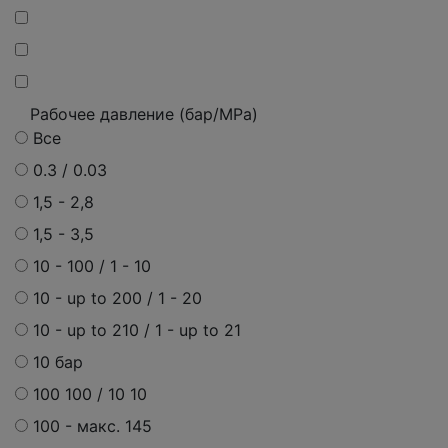
Рабочее давление (бар/MPa)
Все
0.3 / 0.03
1,5 - 2,8
1,5 - 3,5
10 - 100 / 1 - 10
10 - up to 200 / 1 - 20
10 - up to 210 / 1 - up to 21
10 бар
100 100 / 10 10
100 - макс. 145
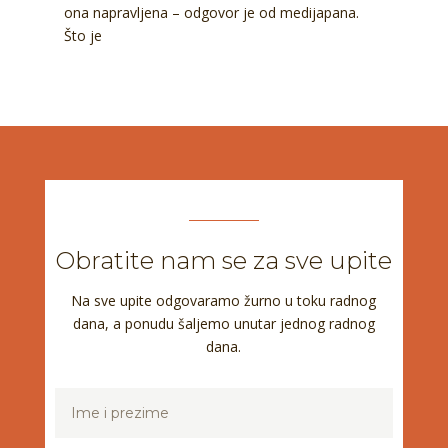
ona napravljena – odgovor je od medijapana.
Što je
Obratite nam se za sve upite
Na sve upite odgovaramo žurno u toku radnog
dana, a ponudu šaljemo unutar jednog radnog
dana.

────────────────────────────────────────

TASK PROMPT: Turn the stretch from the line containing "ona napravljena – odgovor je od medijapana." through the end of the data into a JSON list of strings, one string per line, leaving out blank lines.

RESULT BELOW:
[
  "ona napravljena – odgovor je od medijapana.",
  "Što je",
  "Obratite nam se za sve upite",
  "Na sve upite odgovaramo žurno u toku radnog",
  "dana, a ponudu šaljemo unutar jednog radnog",
  "dana."
]